Tom Hart, Marshall County’s director of emergency management, said the line was shut down and the fire burned itself out by about 6 a.m.

“The fire department did not attempt to put the fire out,” Mr. Hart said. “They basically just secured the perimeter” and let the remaining gas in the pipeline burn, as is the protocol in such situations.

Companies that operate other pipelines nearby, some within a few hundred feet of the ruptured line, were also on the scene checking their assets, Mr. Hart said. Some of them also shut off the flow in their pipelines, he said.

Natural gas well operators also shut down nearby wells as a precaution, he said.

Site of pipeline explosion near Moundsville, W.Va.

A few residents fled their homes voluntarily, Mr. Hart said, but there was no mandatory evacuation and the fire was at least a mile from the nearest residence.

Mr. Hart said he and other first-responders, during a debriefing later in the day, all marveled at how lucky it had been that the explosion occurred in a rural location with nothing but woods around.

The pipeline, known as the Leach XPress, was put into service in January.

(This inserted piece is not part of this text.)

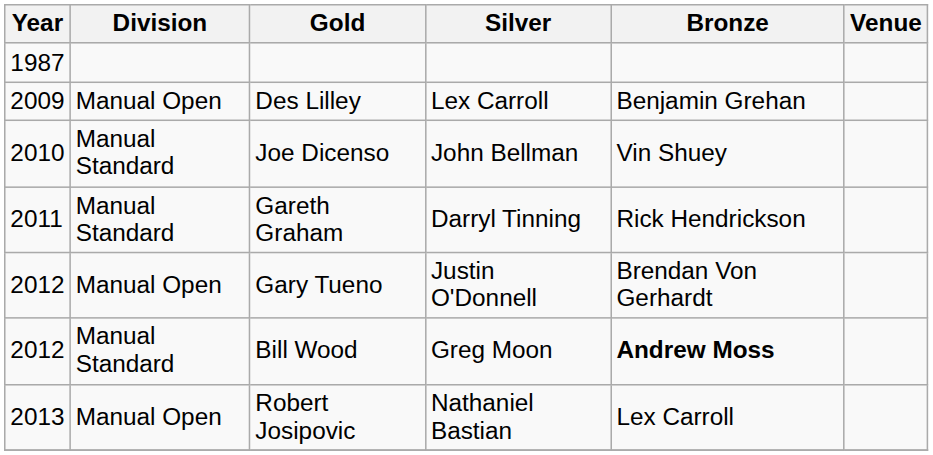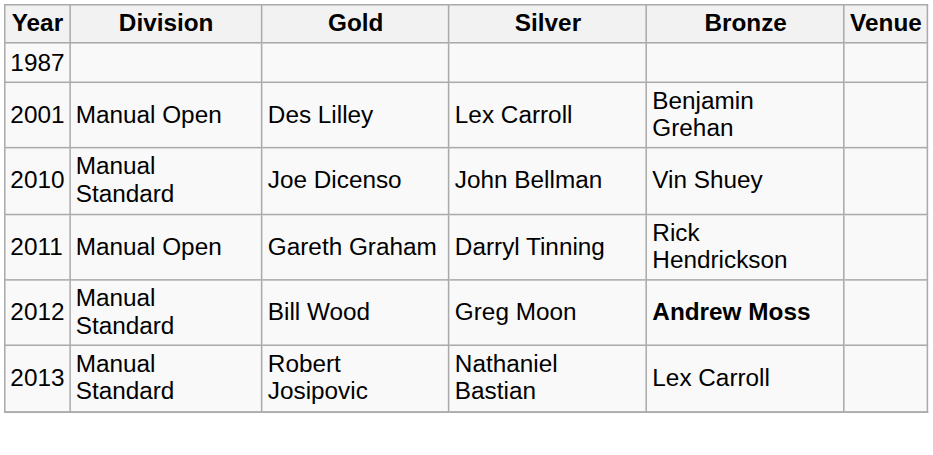Des Lilley | Year: 2009 -> 2001
Gareth Graham | Division: Manual Standard -> Manual Open
- row: 2012 | Manual Open | Gary Tueno | Justin O'Donnell | Brendan Von Gerhardt
Robert Josipovic | Division: Manual Open -> Manual Standard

It’s 36 inches in diameter and has a maximum operating pressure of 1,440 pounds per square inch.

TransCanada had conducted what is called pigging work on the line last month. A pig is an instrument sent through the pipeline to clean it and collect data about its condition.

The company told its clients in postings that it would be pigging the pipeline between May 15 and May 24. It reduced capacity on the pipeline and at some compressor stations during that time.

After an initial run, the company notified customers it would need to extend its pigging work until May 25.

The results of those pig runs likely will prove valuable for inspectors at the Pipeline and Hazardous Materials Safety Administration, which was collecting data at the scene.

The Leach XPress spans 160 miles and, according to TransCanada, cost $1.6 billion to build.

In announcing its start in January, TransCanada president and CEO Russ Girling said: “This is truly a best-in-class pipeline and we look forward to many years of safe, reliable and efficient operation on behalf of our customers.”

The pipeline is part of a larger Columbia Gas Transmission system that has more than 10,000 miles of lines across Appalachian states, including about 2,000 in West Virginia and close to 1,700 in Pennsylvania, according to the Pipeline and Hazardous Materials Safety Administration.

In 2012, another Columbia Gas Transmission pipeline burst into flames in rural Sissonville, W.Va., just north of Charleston. The fire destroyed three homes, but no one was injured.

The cause was later determined to be external corrosion.

In 2015, a 2-year-old natural gas liquids pipeline burst in Follansbee, W.Va., sending a sizable fireball skyward. That incident has been brought up many times by pipeline opponents, most recently during a court case against the Sunoco Mariner East 2 project.

Last year, there was a fire at an EQT Corp. well site in Marshall County. Again, no injuries were reported.

Western Pennsylvania also has seen several explosive episodes in recent years, including a 2016 pipeline rupture in Westmoreland County that badly burned one man and destroyed his home. That Spectra Energy pipeline was found to have corrosion at the weld that burst.

Correction, posted June 7, 2018: In an earlier version of this story, the U.S. Forestry Service was incorrectly identified.